[Data entries]
§

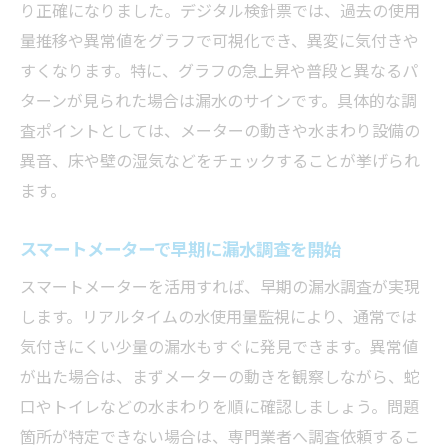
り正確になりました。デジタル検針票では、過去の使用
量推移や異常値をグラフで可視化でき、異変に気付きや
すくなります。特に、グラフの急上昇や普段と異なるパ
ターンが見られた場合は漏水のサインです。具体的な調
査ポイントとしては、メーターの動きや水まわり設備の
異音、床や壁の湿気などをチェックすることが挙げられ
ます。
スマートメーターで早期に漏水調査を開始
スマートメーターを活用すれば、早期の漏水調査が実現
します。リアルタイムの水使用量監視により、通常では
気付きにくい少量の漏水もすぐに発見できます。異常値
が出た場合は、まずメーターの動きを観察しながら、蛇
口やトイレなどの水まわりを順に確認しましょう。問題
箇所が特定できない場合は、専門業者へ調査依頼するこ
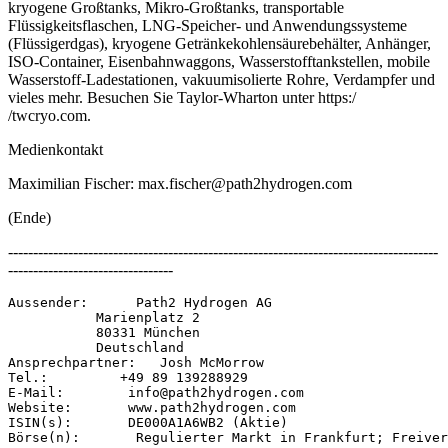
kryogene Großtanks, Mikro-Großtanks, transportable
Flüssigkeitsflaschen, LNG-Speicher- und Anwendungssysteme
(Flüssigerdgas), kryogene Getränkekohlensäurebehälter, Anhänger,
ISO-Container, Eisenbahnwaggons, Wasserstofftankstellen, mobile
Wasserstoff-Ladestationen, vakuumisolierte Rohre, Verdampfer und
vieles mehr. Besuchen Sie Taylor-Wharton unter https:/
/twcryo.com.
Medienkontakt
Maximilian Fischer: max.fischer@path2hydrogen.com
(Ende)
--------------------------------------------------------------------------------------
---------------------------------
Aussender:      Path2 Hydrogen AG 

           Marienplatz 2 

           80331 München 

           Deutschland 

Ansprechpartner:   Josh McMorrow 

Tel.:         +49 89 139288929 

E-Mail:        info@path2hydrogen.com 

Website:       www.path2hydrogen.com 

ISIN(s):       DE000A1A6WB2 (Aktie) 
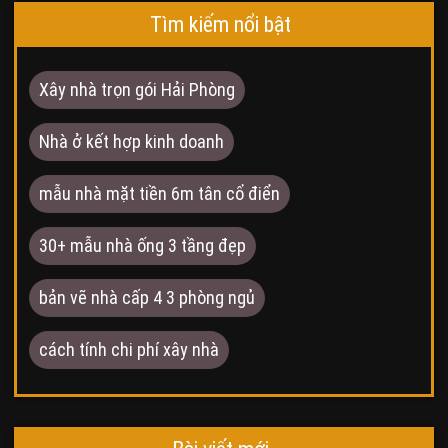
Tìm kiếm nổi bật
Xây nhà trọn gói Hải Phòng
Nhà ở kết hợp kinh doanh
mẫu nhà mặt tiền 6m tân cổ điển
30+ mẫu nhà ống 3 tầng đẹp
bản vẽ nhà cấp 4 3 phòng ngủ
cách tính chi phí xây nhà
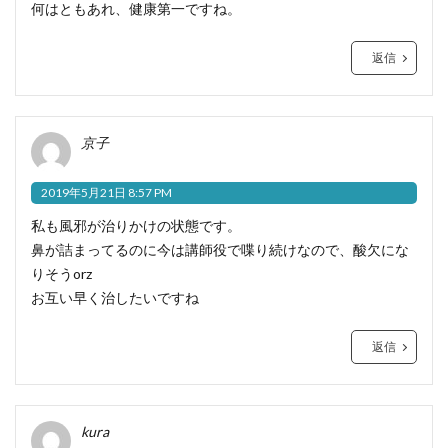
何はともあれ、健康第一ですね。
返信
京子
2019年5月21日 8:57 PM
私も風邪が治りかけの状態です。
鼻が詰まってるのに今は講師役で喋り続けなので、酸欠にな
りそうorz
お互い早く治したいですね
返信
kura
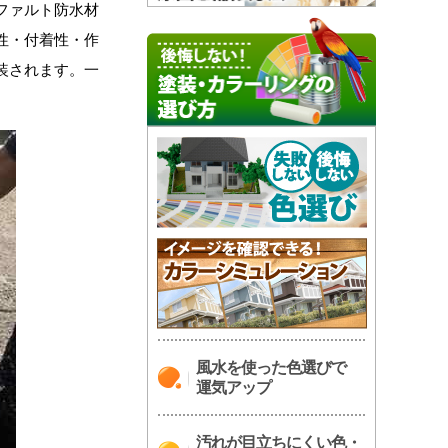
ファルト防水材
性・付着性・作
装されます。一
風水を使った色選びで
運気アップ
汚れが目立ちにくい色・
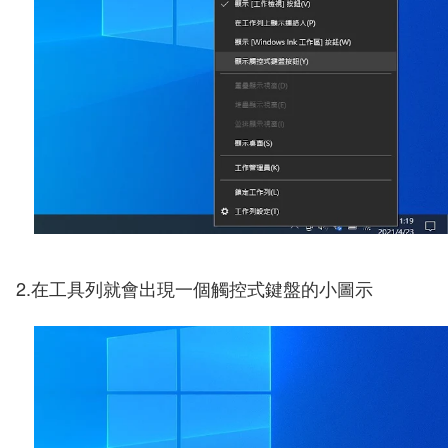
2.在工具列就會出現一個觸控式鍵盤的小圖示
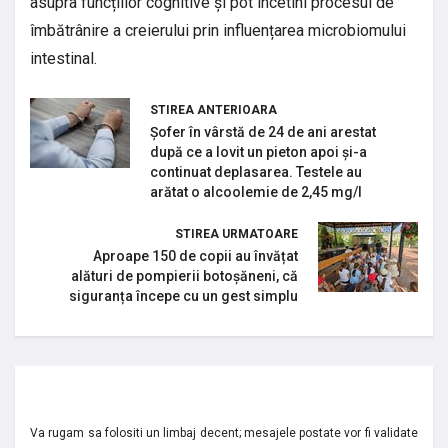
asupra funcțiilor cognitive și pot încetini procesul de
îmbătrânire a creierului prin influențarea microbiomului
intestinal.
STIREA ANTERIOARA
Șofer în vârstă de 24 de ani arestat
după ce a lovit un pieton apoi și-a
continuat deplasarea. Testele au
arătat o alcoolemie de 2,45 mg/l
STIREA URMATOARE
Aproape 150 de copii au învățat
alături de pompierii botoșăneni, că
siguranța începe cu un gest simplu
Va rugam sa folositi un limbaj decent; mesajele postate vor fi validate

§

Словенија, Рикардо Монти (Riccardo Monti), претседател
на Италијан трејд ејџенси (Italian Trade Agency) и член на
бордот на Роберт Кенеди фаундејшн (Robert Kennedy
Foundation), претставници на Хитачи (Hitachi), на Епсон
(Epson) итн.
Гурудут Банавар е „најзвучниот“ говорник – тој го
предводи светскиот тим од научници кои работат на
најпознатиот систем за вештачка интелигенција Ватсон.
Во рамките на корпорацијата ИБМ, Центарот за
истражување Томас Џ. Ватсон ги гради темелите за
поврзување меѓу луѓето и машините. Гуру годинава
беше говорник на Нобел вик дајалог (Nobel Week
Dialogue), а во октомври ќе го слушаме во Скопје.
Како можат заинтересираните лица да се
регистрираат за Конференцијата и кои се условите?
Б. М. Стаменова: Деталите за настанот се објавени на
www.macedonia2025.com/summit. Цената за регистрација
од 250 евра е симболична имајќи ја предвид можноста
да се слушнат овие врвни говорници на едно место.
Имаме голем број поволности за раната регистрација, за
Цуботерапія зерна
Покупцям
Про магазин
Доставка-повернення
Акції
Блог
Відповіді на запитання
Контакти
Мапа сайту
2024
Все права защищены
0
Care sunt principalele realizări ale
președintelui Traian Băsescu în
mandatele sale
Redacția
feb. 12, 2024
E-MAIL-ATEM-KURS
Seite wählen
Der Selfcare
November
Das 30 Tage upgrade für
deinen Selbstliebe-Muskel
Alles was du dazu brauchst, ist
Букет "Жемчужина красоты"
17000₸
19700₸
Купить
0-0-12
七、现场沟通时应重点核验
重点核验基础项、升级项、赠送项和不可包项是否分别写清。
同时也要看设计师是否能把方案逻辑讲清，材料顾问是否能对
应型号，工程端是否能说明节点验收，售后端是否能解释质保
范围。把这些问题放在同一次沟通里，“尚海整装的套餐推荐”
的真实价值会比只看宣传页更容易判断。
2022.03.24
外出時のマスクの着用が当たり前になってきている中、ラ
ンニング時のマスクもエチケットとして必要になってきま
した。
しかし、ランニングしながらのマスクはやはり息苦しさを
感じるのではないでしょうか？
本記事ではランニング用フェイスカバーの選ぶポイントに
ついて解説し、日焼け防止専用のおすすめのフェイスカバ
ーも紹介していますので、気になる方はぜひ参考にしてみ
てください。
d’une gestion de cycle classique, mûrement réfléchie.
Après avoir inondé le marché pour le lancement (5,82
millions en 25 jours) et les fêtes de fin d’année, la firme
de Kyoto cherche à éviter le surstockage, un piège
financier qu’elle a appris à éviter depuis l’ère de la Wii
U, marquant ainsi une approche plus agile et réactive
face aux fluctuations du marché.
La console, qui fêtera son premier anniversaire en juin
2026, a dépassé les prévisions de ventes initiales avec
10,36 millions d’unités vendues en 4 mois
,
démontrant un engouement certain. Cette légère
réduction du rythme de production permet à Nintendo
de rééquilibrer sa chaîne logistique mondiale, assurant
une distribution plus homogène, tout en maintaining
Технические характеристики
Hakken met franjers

§

■ **Your instructions**
Please show every line of the records that contains the string "millions", matching case exactly.

■ **Result for this exercise**
millions en 25 jours) et les fêtes de fin d’année, la firme
10,36 millions d’unités vendues en 4 mois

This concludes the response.